Most nurses have heard the term "failure to rescue," coined by Sean Clarke, PhD, RN, CRNP, FAAN, and Linda Aiken, PhD, RN, FAAN, FRCN, from the Center for Health Outcomes and Policy Research at the University of Pennsylvania, who in a January 2003 American Journal of Nursing article defined it as "a clinician's inability to save a hospitalized patient's life when he experiences a complication (a condition not present of admission)."

In understanding failure to rescue is based on a myriad of root causes including staffing levels, I began to wondered why, when faced with an obvious patient emergency, med/surg nurses did not feel an instinctual sense of urgency. Why did they wait so long to intervene or ask for help?
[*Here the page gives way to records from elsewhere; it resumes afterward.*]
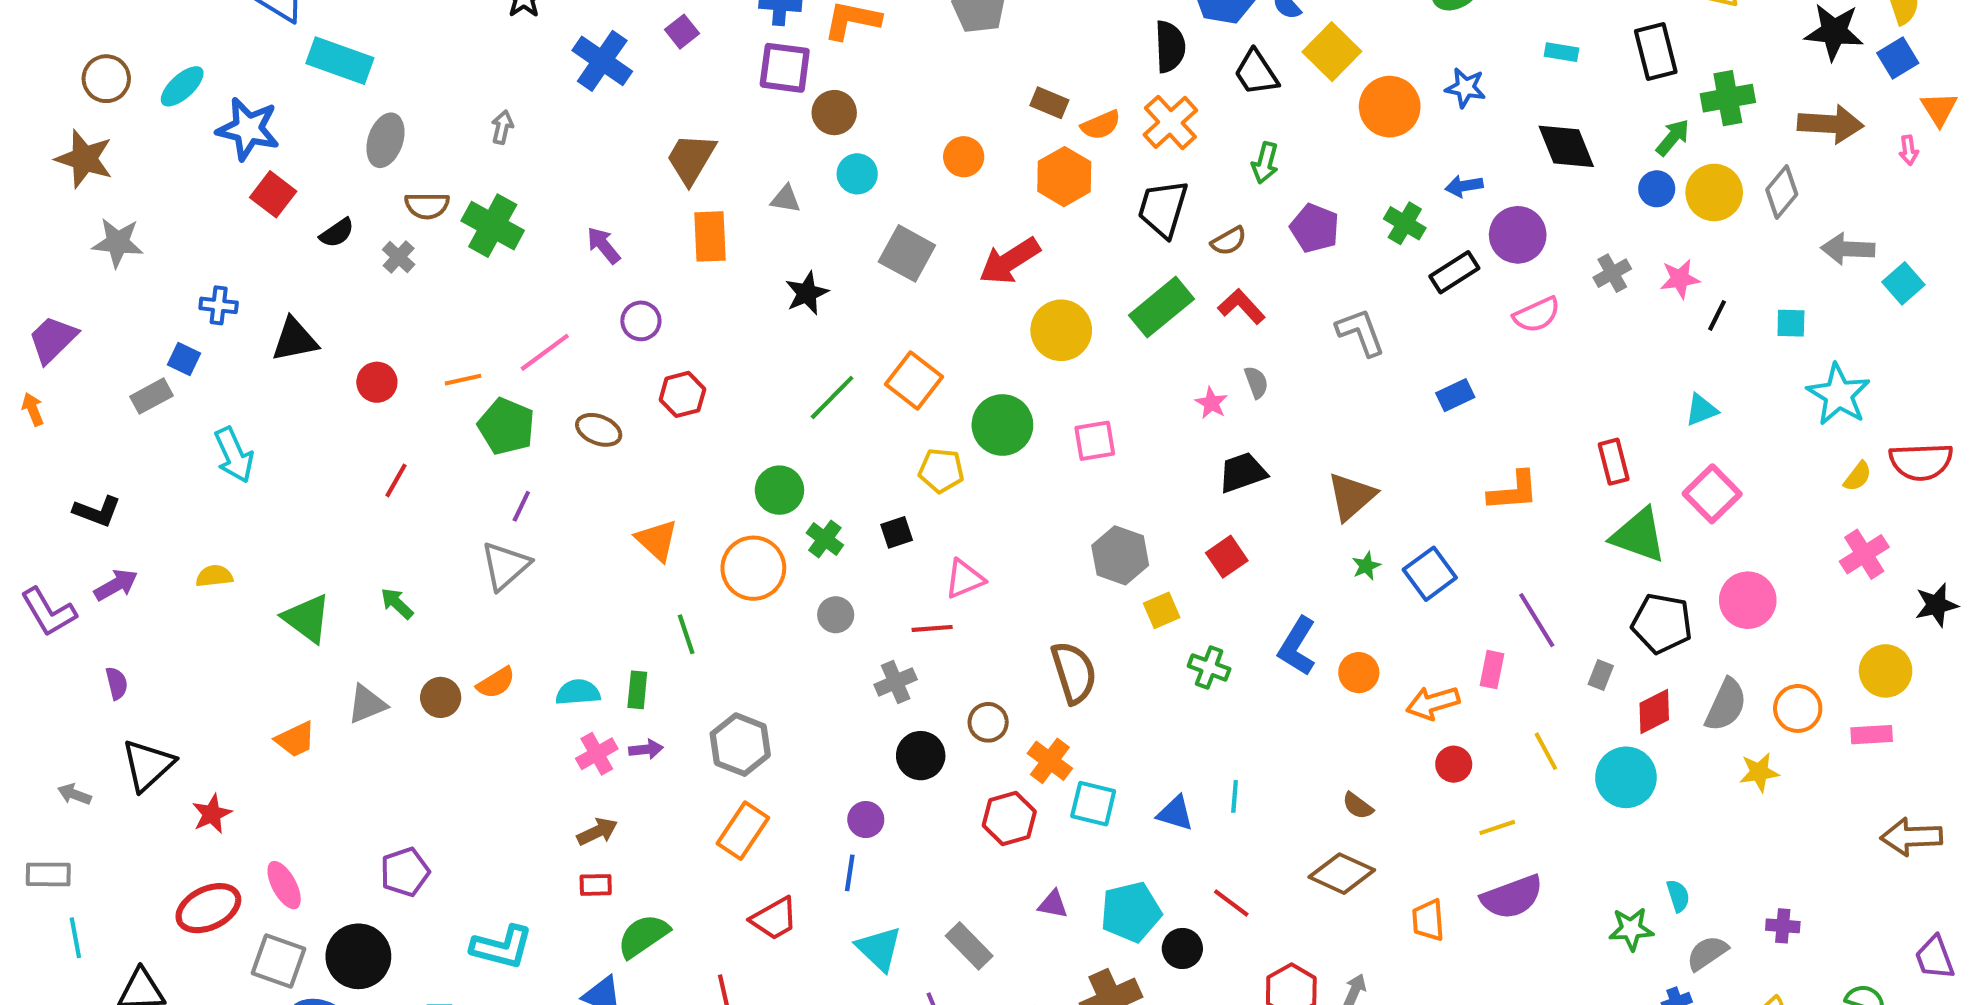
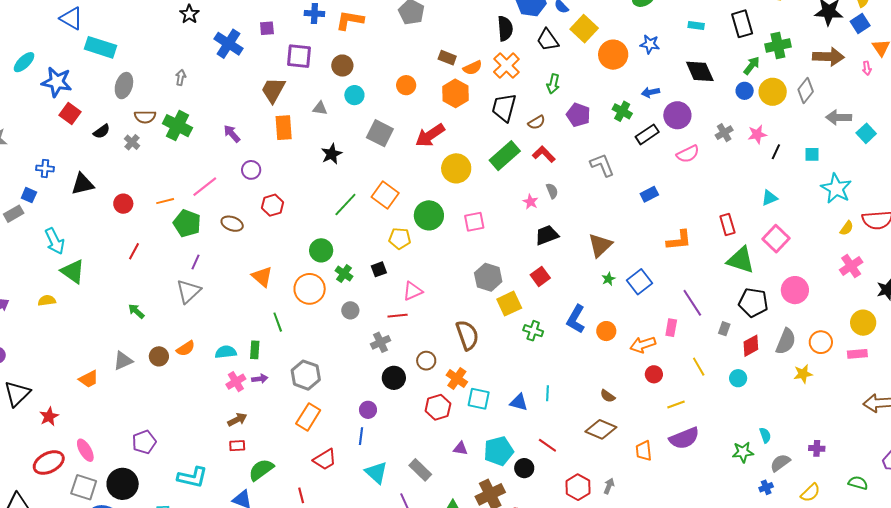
purple square: (682, 32) -> (267, 28), turned 35
purple square: (785, 68) -> (299, 56), moved
yellow square: (1162, 610) -> (509, 304), size x1.4
green triangle: (307, 618) -> (73, 272), moved
cyan circle: (1626, 777) -> (738, 378), size x0.6

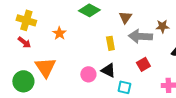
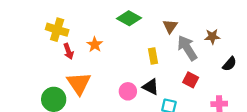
gray arrow: (140, 36) -> (187, 48), turned 55
red arrow: (24, 42) -> (69, 51), moved, turned 32
red square: (143, 64) -> (191, 80), turned -32

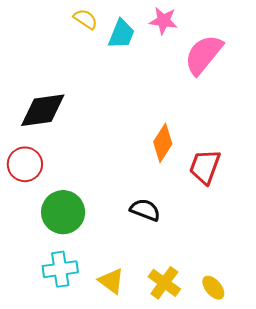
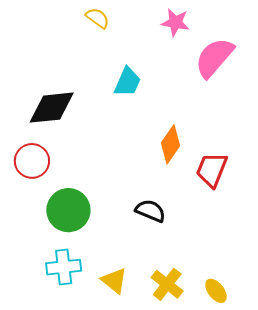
cyan trapezoid: (121, 34) -> (127, 82), moved

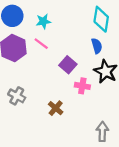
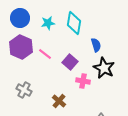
cyan diamond: (101, 19) -> (74, 23), moved
pink line: (41, 44) -> (45, 54), moved

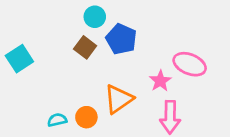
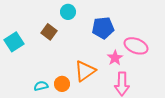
blue pentagon: (121, 39) -> (103, 28), moved, turned -30
brown square: (85, 47) -> (49, 32), moved

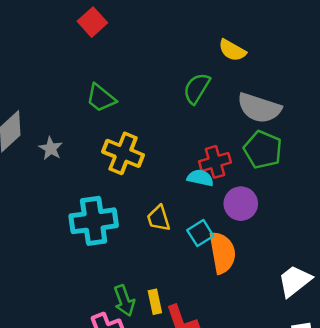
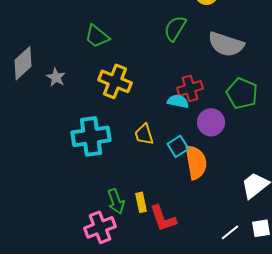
green pentagon: (263, 150) -> (242, 93), moved

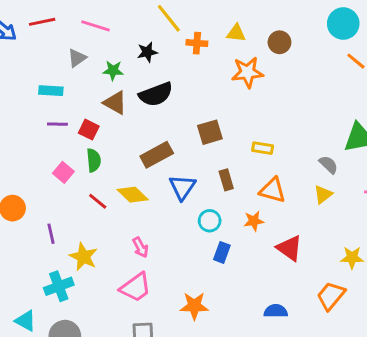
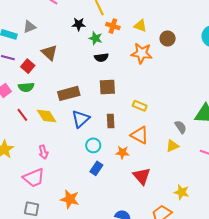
gray triangle: (77, 58) -> (29, 27), moved
green star: (113, 70) -> (96, 38), moved
black semicircle: (156, 94) -> (101, 58), moved, size x0.6
green semicircle: (94, 160) -> (26, 87), turned 77

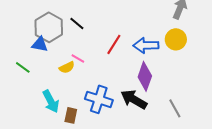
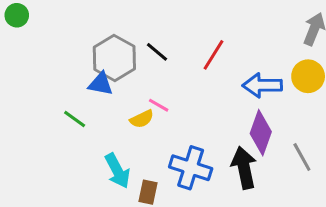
red line: (114, 44) -> (213, 55), moved
black arrow: (134, 99) -> (244, 168), turned 48
gray line: (175, 108) -> (302, 157), moved

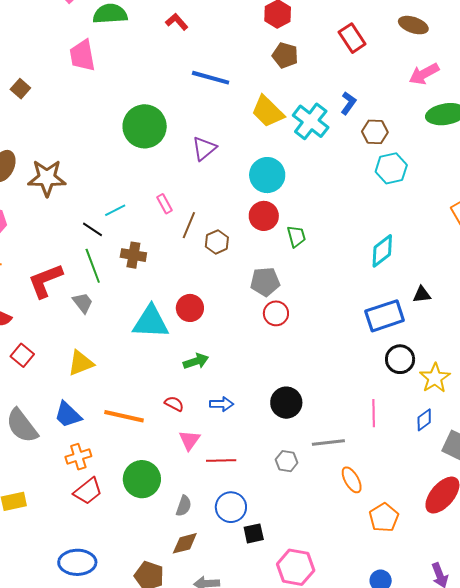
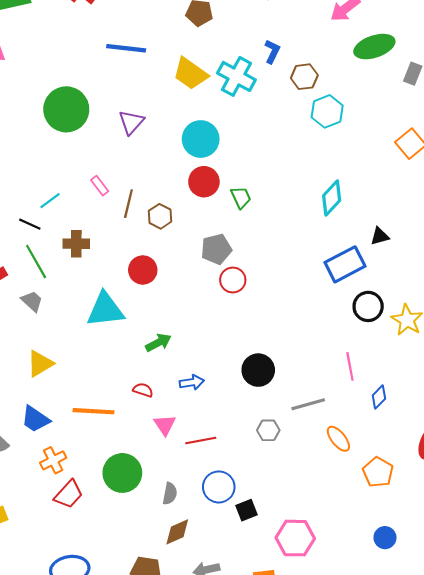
red circle: (190, 308) -> (143, 270), moved
blue diamond: (424, 420) -> (379, 397), moved

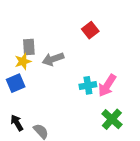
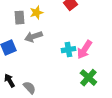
gray arrow: (53, 59) -> (33, 37), moved
yellow star: (23, 61) -> (36, 13), moved

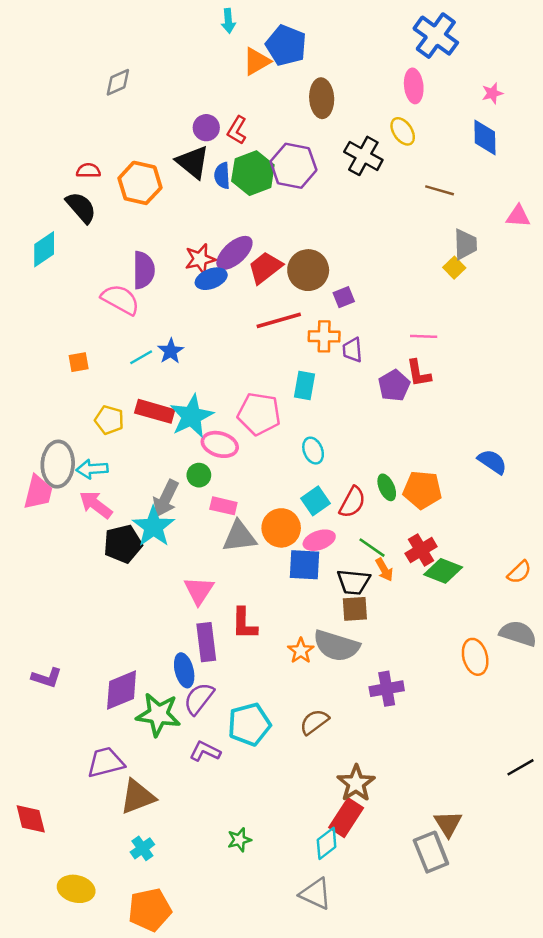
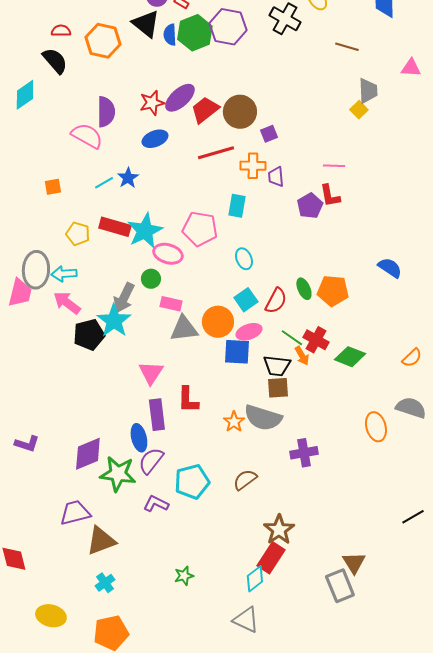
blue ellipse: (211, 279) -> (155, 139), moved
red cross: (421, 550) -> (316, 340), moved, turned -30

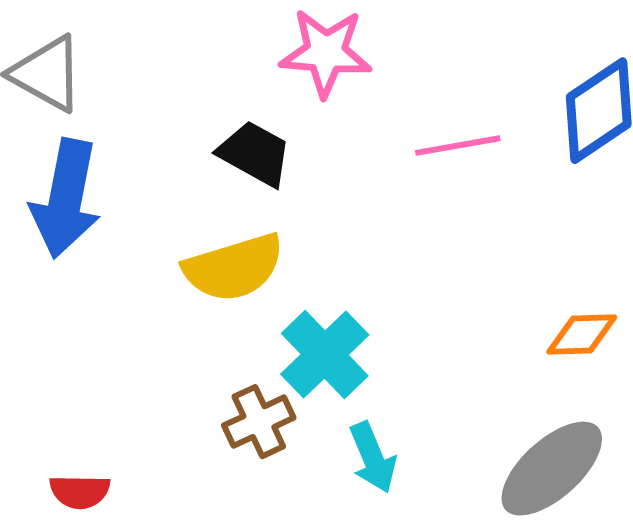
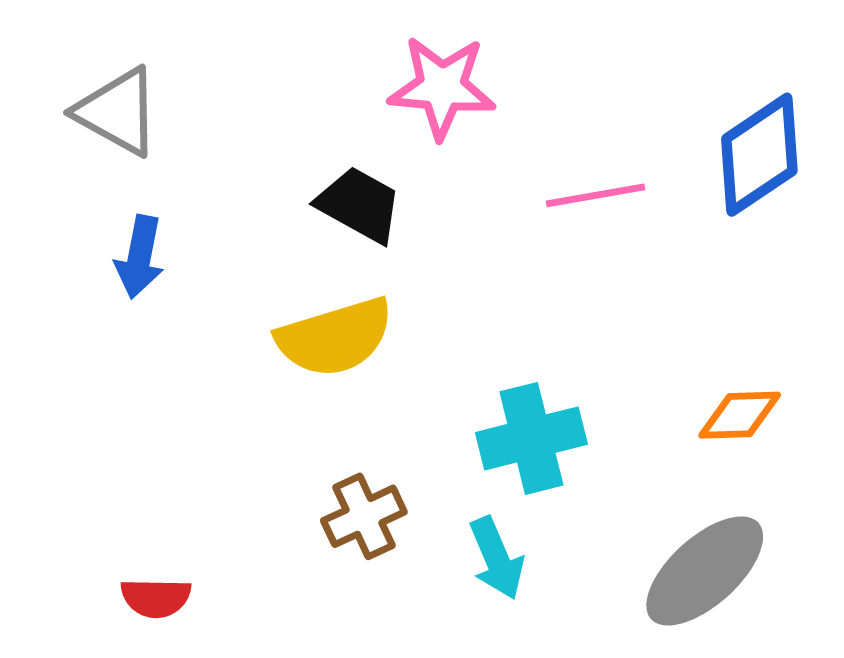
blue arrow: (66, 199) -> (140, 257), size x0.6
cyan cross: (325, 355) -> (531, 438), moved, turned 30

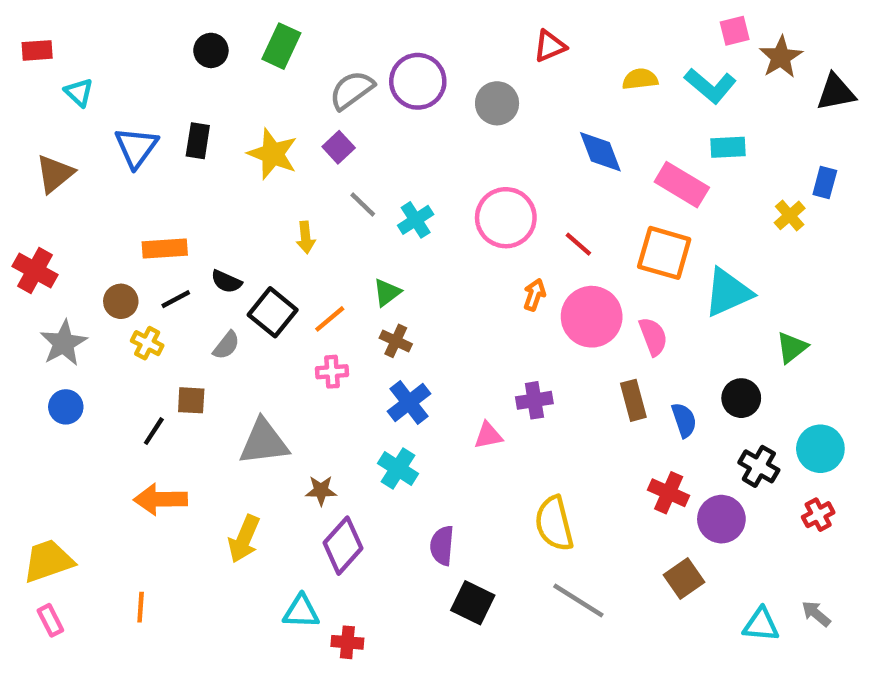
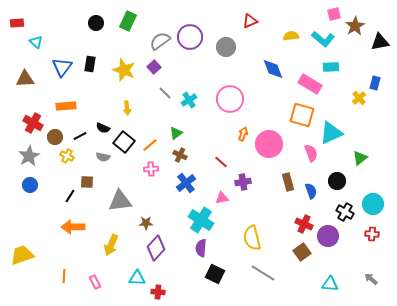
brown triangle: (55, 174) -> (25, 79), turned 36
yellow arrow: (306, 237) -> (127, 108), moved
red line: (578, 244) -> (221, 162), moved
orange rectangle: (165, 248) -> (66, 106), moved
red cross: (35, 270) -> (33, 123), moved
pink semicircle: (653, 336) -> (311, 153), moved
gray semicircle: (226, 345) -> (103, 157), turned 64
cyan cross: (398, 469) -> (201, 220), moved, size x1.4
red cross: (818, 515) -> (372, 234), turned 32
brown square: (684, 579) -> (302, 252), moved
pink rectangle: (50, 620) -> (95, 282), moved
cyan triangle: (761, 625) -> (330, 284), moved

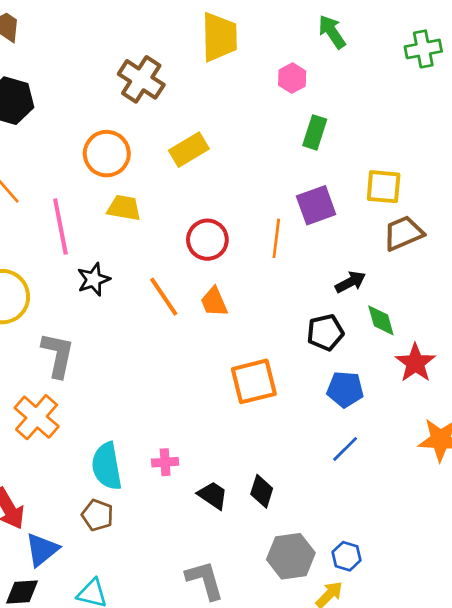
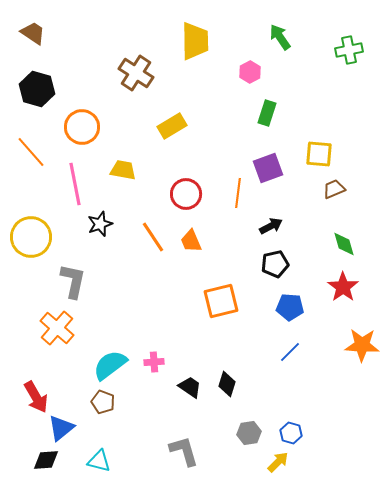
orange circle: (107, 154) -> (82, 127), moved
brown trapezoid: (403, 233) -> (334, 189), size x0.7
black arrow: (350, 282) -> (271, 226), moved
green diamond: (381, 320) -> (344, 244), moved
cyan semicircle: (107, 466) -> (110, 365), turned 63
gray hexagon: (291, 556) -> (249, 433), size x0.7

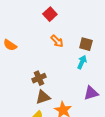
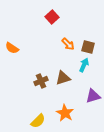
orange arrow: (57, 41) -> (68, 44), moved
brown triangle: (43, 97) -> (63, 78), moved

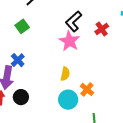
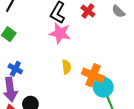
orange cross: (87, 89) -> (93, 75), size x1.5
cyan circle: (68, 100) -> (103, 87), moved

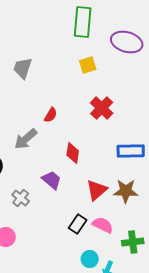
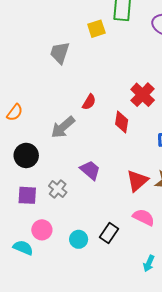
yellow square: (88, 65) -> (96, 29), moved
red diamond: (73, 153) -> (122, 122), moved
black rectangle: (78, 224) -> (109, 233), moved
cyan circle: (90, 259) -> (79, 239), moved

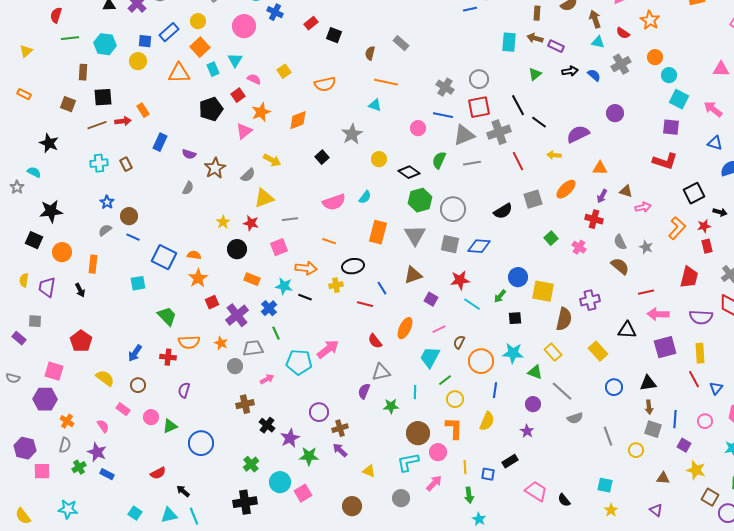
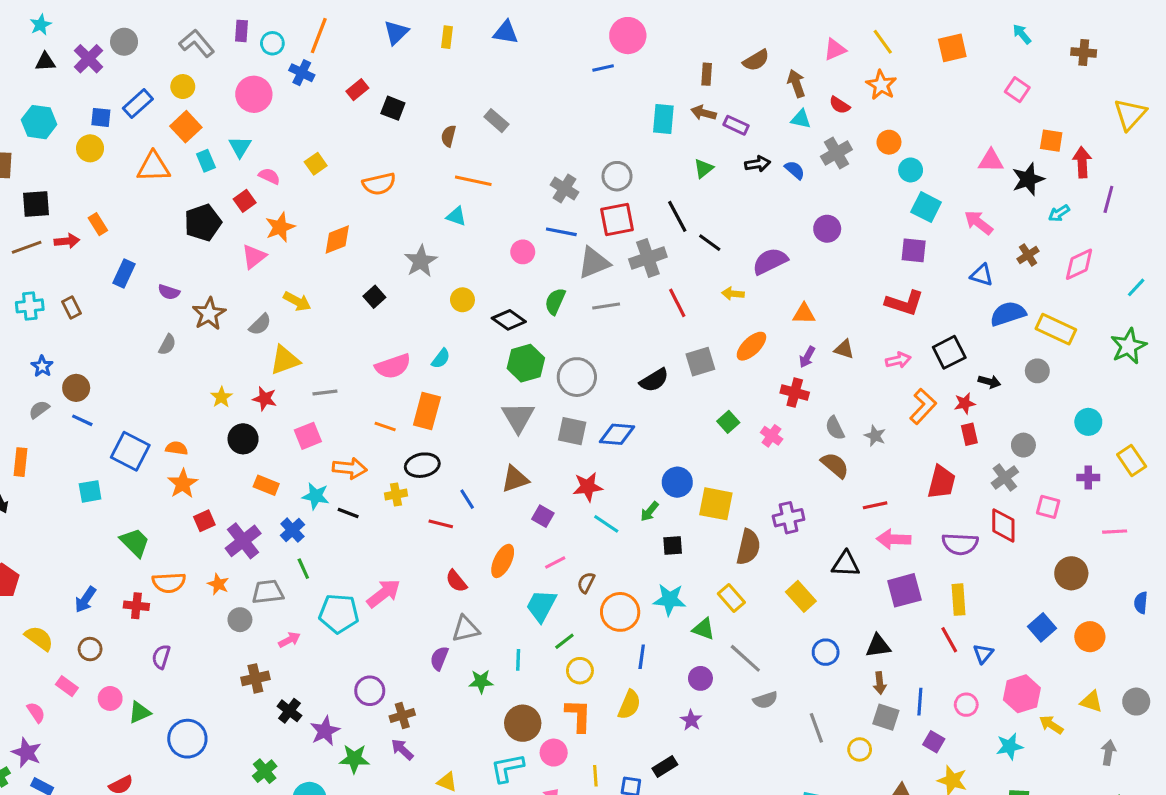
pink arrow: (643, 207) -> (898, 360), moved
orange rectangle: (378, 232) -> (427, 411), moved

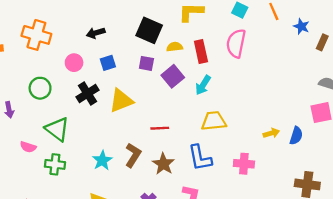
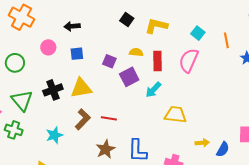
black square: (149, 30) -> (127, 19), moved, size x0.6
black cross: (87, 94) -> (53, 90), moved
yellow trapezoid: (214, 121) -> (175, 115), moved
brown L-shape: (133, 155) -> (83, 119), moved

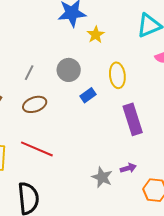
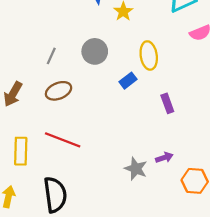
blue rectangle: (88, 95) -> (128, 81), moved
purple rectangle: (133, 119) -> (167, 103), size x0.6

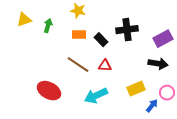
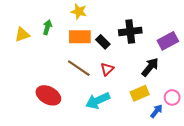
yellow triangle: (24, 20) -> (22, 35), moved
orange rectangle: (79, 35) -> (80, 37), size x1.5
black arrow: (158, 64) -> (150, 67), moved, turned -60
red triangle: (105, 66) -> (107, 69), turned -48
More importantly, why didn't they apply the basics of airway, breathing and circulation once they recognized the emergency?

Two obvious things dawned on me.

First, the same nurses who were incredible at their jobs when things went as planned weren't taught what to do when things didn't go according to the textbooks. Second, nurses are subtly mentored to believe we don't actually save lives.

Saving lives is the job of the paramedic working on the street rolling with lights and sirens, or the doctor, called to the bedside after the 'code blue' button was hit by, yes, I will say it, the nurse.

This is where academia and bedside nursing collide. This is where the simple phrase, "failure to rescue," moves from being an academic, mental exercise into the daily practice of nurses.

Balancing Act

An obvious chasm needing to be bridged exists between what we declare is important to our profession (caring for our patients) and to what we actually dedicate most of our time (documentation).

It is essential we continue to approach our individual practice with the goal of preventing the need to rescue a patient. That is where nursing basics including, but not limited to, pain management, appropriate medication administration, assessments and adherence to procedures remain such a vital part of our role in patient care. However, the ability to deal with the few patients who, despite our best nursing efforts, still become critically ill is one of the most important skills we possess.